* _To-do item_
Transcribe every entry word for word, but skip the images.

* _Given records_
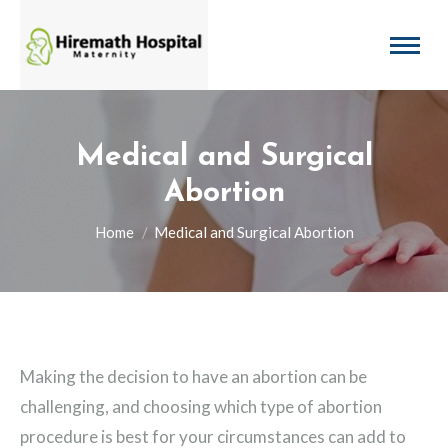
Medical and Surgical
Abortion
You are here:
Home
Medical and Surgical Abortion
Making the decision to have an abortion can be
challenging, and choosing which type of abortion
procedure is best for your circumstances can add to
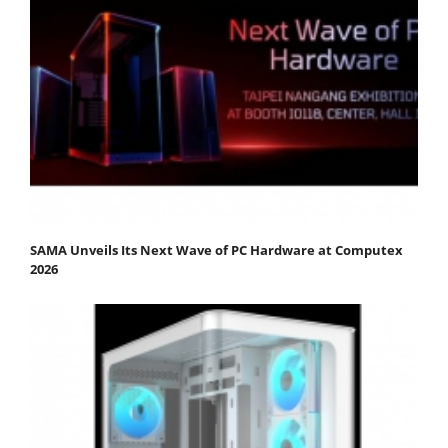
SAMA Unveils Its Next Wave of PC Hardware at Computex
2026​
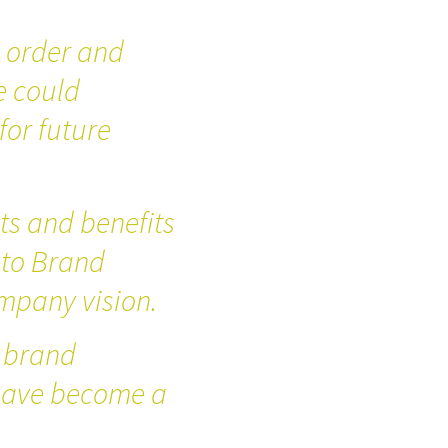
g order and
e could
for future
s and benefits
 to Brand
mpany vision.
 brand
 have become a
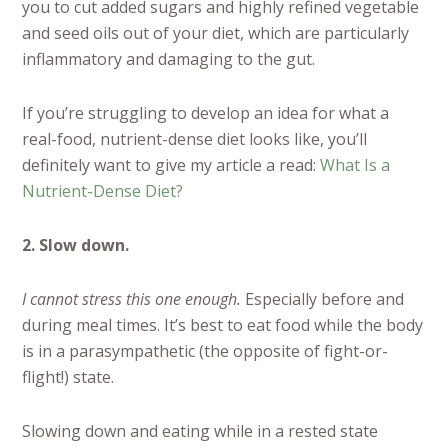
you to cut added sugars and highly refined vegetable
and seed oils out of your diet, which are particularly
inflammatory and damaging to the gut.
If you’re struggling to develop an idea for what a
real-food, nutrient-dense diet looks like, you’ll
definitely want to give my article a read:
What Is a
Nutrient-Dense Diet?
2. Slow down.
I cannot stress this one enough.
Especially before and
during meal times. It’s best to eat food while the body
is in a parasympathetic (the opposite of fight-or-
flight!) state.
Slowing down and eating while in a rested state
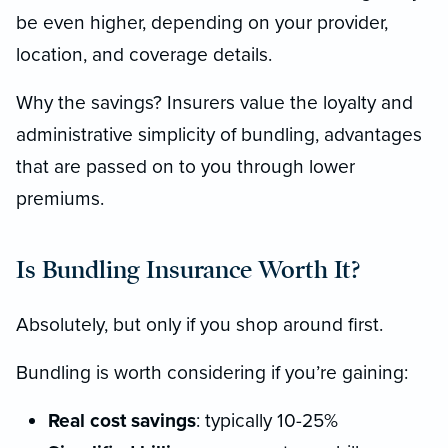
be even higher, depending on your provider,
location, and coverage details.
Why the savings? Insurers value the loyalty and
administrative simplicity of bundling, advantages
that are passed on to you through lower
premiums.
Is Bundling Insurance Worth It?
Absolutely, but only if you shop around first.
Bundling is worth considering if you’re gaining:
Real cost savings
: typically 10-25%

* _Answer space_
Medical and Surgical
Abortion
You are here:
Home
Medical and Surgical Abortion
Making the decision to have an abortion can be
challenging, and choosing which type of abortion
procedure is best for your circumstances can add to
SAMA Unveils Its Next Wave of PC Hardware at Computex
2026​
g order and
e could
for future
s and benefits
 to Brand
mpany vision.
 brand
 have become a
you to cut added sugars and highly refined vegetable
and seed oils out of your diet, which are particularly
inflammatory and damaging to the gut.
If you’re struggling to develop an idea for what a
real-food, nutrient-dense diet looks like, you’ll
definitely want to give my article a read:
What Is a
Nutrient-Dense Diet?
2. Slow down.
I cannot stress this one enough.
Especially before and
during meal times. It’s best to eat food while the body
is in a parasympathetic (the opposite of fight-or-
flight!) state.
Slowing down and eating while in a rested state
be even higher, depending on your provider,
location, and coverage details.
Why the savings? Insurers value the loyalty and
administrative simplicity of bundling, advantages
that are passed on to you through lower
premiums.
Is Bundling Insurance Worth It?
Absolutely, but only if you shop around first.
Bundling is worth considering if you’re gaining:
Real cost savings
: typically 10-25%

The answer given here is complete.